The results of this study revealed no significant difference in the cumulative pregnancy rate among the three groups. However, the cumulative live birth rate was higher in the GnRH antagonist and PPOS groups than in the microstimulation group. This finding is similar to that of a retrospective study [24] conducted in China in 2020, which included 285 patients according to the Poseidon standard. The results showed that the cumulative clinical pregnancy rate was higher in the GnRH antagonist group than in the microstimulation and PPOS groups. Moreover, in the present study, the numbers of retrieved eggs and 2PN embryos in the GnRH antagonist group were higher than those in the other two groups. This finding may be associated with the larger dosage and longer duration of Gn treatment in the GnRH antagonist protocol, which provides more opportunities for follicular recruitment and growth.
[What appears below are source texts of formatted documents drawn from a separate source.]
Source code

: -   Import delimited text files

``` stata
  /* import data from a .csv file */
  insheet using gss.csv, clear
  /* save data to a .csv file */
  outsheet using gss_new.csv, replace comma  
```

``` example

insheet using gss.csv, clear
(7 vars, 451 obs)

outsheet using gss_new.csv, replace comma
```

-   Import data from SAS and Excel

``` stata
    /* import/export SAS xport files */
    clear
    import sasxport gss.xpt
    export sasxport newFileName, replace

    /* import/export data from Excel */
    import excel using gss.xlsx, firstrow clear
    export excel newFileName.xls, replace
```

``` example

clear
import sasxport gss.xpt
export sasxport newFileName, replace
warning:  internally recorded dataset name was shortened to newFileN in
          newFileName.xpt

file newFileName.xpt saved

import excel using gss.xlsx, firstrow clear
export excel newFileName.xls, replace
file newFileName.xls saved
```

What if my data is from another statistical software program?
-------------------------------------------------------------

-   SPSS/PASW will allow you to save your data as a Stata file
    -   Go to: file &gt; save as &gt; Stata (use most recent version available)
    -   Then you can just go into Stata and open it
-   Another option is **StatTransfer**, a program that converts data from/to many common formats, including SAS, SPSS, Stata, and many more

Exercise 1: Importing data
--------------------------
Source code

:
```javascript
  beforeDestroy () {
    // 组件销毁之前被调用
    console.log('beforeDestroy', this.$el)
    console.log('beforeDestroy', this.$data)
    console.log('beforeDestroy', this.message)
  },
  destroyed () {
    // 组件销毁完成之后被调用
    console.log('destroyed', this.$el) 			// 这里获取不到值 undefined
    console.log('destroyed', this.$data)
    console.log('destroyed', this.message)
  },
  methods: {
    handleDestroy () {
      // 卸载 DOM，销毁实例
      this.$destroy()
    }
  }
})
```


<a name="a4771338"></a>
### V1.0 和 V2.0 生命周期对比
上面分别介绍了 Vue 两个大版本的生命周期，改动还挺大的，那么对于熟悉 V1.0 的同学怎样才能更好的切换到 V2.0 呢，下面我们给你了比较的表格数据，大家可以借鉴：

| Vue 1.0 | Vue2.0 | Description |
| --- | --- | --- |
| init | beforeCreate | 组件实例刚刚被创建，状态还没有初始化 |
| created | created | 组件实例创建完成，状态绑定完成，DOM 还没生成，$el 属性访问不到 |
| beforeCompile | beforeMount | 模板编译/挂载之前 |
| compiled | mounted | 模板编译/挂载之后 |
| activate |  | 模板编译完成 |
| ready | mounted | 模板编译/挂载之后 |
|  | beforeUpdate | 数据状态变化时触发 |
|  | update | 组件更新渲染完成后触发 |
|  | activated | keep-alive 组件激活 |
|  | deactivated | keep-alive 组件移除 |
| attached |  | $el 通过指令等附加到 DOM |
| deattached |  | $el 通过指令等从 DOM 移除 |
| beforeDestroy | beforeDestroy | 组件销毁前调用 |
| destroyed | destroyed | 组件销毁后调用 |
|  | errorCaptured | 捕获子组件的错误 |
Thus, for patients with DOR following laparoscopic cystectomy of ovarial endometrioma, the GnRH antagonist protocol is a more suitable ovulation induction regimen than the microstimulation protocol.

In 2019, a domestic meta-analysis [25] included 2270 cycles in the PPOS group and 2463 cycles in the microstimulation group. The results revealed that for patients with DOR, the PPOS protocol resulted in a higher rate of high-quality embryos and a lower rate of cycle cancellation than did the microstimulation protocol. This finding is consistent with the results of the present study. The microstimulation protocol, which does not involve downregulation, is prone to premature LH peaks and follicular ovulation, resulting in a higher rate of cycle cancellation. However, the results of this study indicate that compared with the microstimulation protocol, the PPOS protocol led to a higher cumulative activity rate. Therefore, the PPOS protocol resulted in better clinical outcomes in the patients included in the current study.
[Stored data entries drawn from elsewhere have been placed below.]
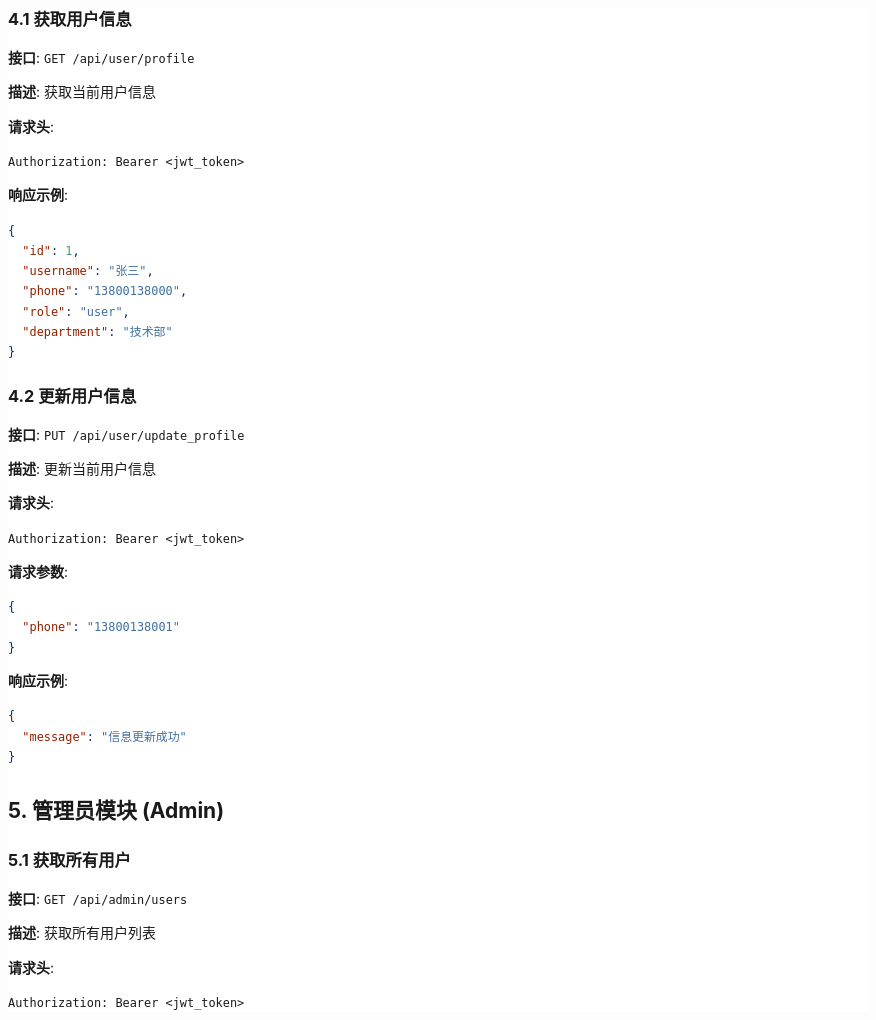 ### 4.1 获取用户信息

**接口**: `GET /api/user/profile`

**描述**: 获取当前用户信息

**请求头**: 
```
Authorization: Bearer <jwt_token>
```

**响应示例**:
```json
{
  "id": 1,
  "username": "张三",
  "phone": "13800138000",
  "role": "user",
  "department": "技术部"
}
```

### 4.2 更新用户信息

**接口**: `PUT /api/user/update_profile`

**描述**: 更新当前用户信息

**请求头**: 
```
Authorization: Bearer <jwt_token>
```

**请求参数**:
```json
{
  "phone": "13800138001"
}
```

**响应示例**:
```json
{
  "message": "信息更新成功"
}
```

## 5. 管理员模块 (Admin)

### 5.1 获取所有用户

**接口**: `GET /api/admin/users`

**描述**: 获取所有用户列表

**请求头**: 
```
Authorization: Bearer <jwt_token>
```
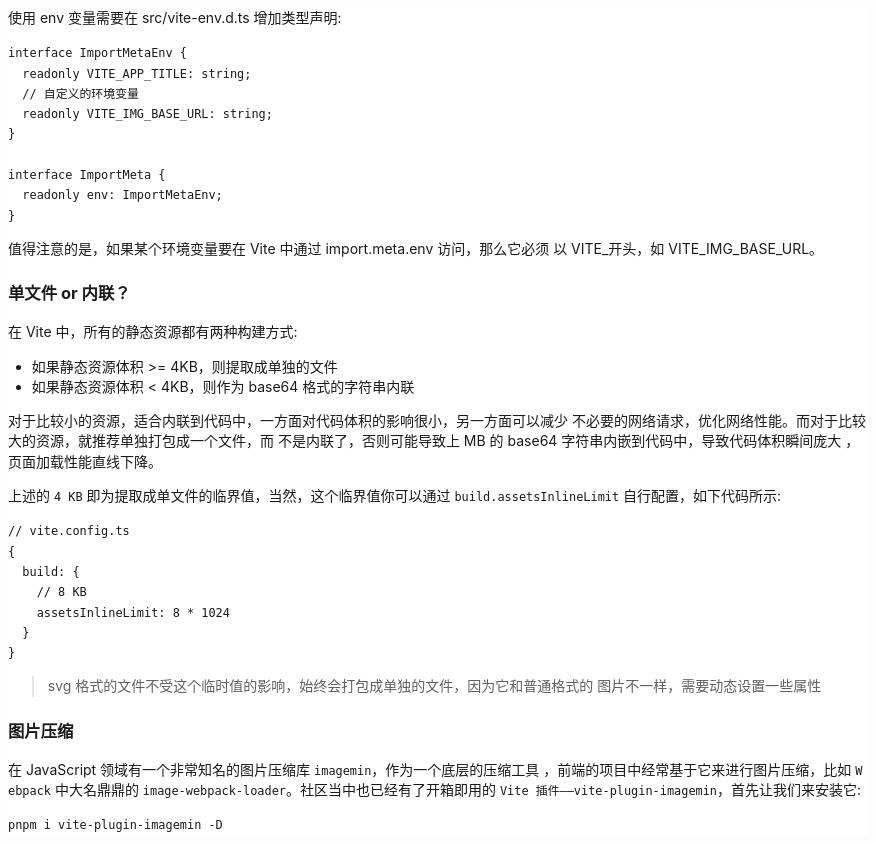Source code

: 
使用 env 变量需要在 src/vite-env.d.ts 增加类型声明:

```
interface ImportMetaEnv {
  readonly VITE_APP_TITLE: string;
  // 自定义的环境变量
  readonly VITE_IMG_BASE_URL: string;
}

interface ImportMeta {
  readonly env: ImportMetaEnv;
}
```

值得注意的是，如果某个环境变量要在 Vite 中通过 import.meta.env 访问，那么它必须
以 VITE\_开头，如 VITE_IMG_BASE_URL。

### 单文件 or 内联？

在 Vite 中，所有的静态资源都有两种构建方式:

- 如果静态资源体积 >= 4KB，则提取成单独的文件
- 如果静态资源体积 < 4KB，则作为 base64 格式的字符串内联

对于比较小的资源，适合内联到代码中，一方面对代码体积的影响很小，另一方面可以减少
不必要的网络请求，优化网络性能。而对于比较大的资源，就推荐单独打包成一个文件，而
不是内联了，否则可能导致上 MB 的 base64 字符串内嵌到代码中，导致代码体积瞬间庞大
，页面加载性能直线下降。

上述的 `4 KB` 即为提取成单文件的临界值，当然，这个临界值你可以通过
`build.assetsInlineLimit` 自行配置，如下代码所示:

```
// vite.config.ts
{
  build: {
    // 8 KB
    assetsInlineLimit: 8 * 1024
  }
}
```

> svg 格式的文件不受这个临时值的影响，始终会打包成单独的文件，因为它和普通格式的
> 图片不一样，需要动态设置一些属性

### 图片压缩

在 JavaScript 领域有一个非常知名的图片压缩库 `imagemin`，作为一个底层的压缩工具
，前端的项目中经常基于它来进行图片压缩，比如 `Webpack` 中大名鼎鼎的
`image-webpack-loader`。社区当中也已经有了开箱即用的
`Vite 插件——vite-plugin-imagemin`，首先让我们来安装它:

```
pnpm i vite-plugin-imagemin -D
```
The results of this study are inconsistent with those of a retrospective study [26] published in 2018, which included 186 POR patient cycles from 2014 to 2016. The results showed that the PPOS protocol resulted in a higher clinical pregnancy rate and live birth rate than did the GnRH antagonist protocol. The inconsistency in findings may be attributable to differences in the included population and sample size between the previous and current study.

Few studies have evaluated the effectiveness of ovulation induction protocols after laparoscopic cystectomy of ovarial endometrioma. This study included patients experiencing DOR after laparoscopic cystectomy of ovarial endometrioma and investigated the effectiveness of PPOS, microstimulation, and GnRH antagonist protocols by determining the cumulative live birth rate. A limitation of this study is the small sample size, which may have led to the lack of significant differences between the main observation indicators of this study. As of the data collection period, there were still many embryos that were frozen and had not been transferred or had not yet resulted in a live birth following successful pregnancy. Furthermore, some patients were still pregnant. Further follow-up is essential to obtain more informative results. In addition, ovarian cysts are highly complex in nature. More research is needed to determine the optimal ovulation induction plan for patients following ovarian cyst surgery.

Conclusion

In conclusion, for patients aged under 40 years who experienced DOR after laparoscopic cystectomy of ovarial endometrioma, GnRH antagonist protocol and PPOS protocol can obtain better ovulation induction outcomes and cumulative live birth rate than microstimulation protocol, and are more suitable ovulation induction protocols. Due to the effect of PPOS protocol and microstimulation protocol on endometrial receptivity, it is necessary to undergo whole embryo freezing followed by frozen-thawed embryo transfer, but this study has not yet compared the time to achieve live birth and specific medical costs of these three ovarian stimulation protocols. In future, further research is needed to investigate the association between the three ovarian stimulation protocols and assisted pregnancy outcomes with lower economic costs.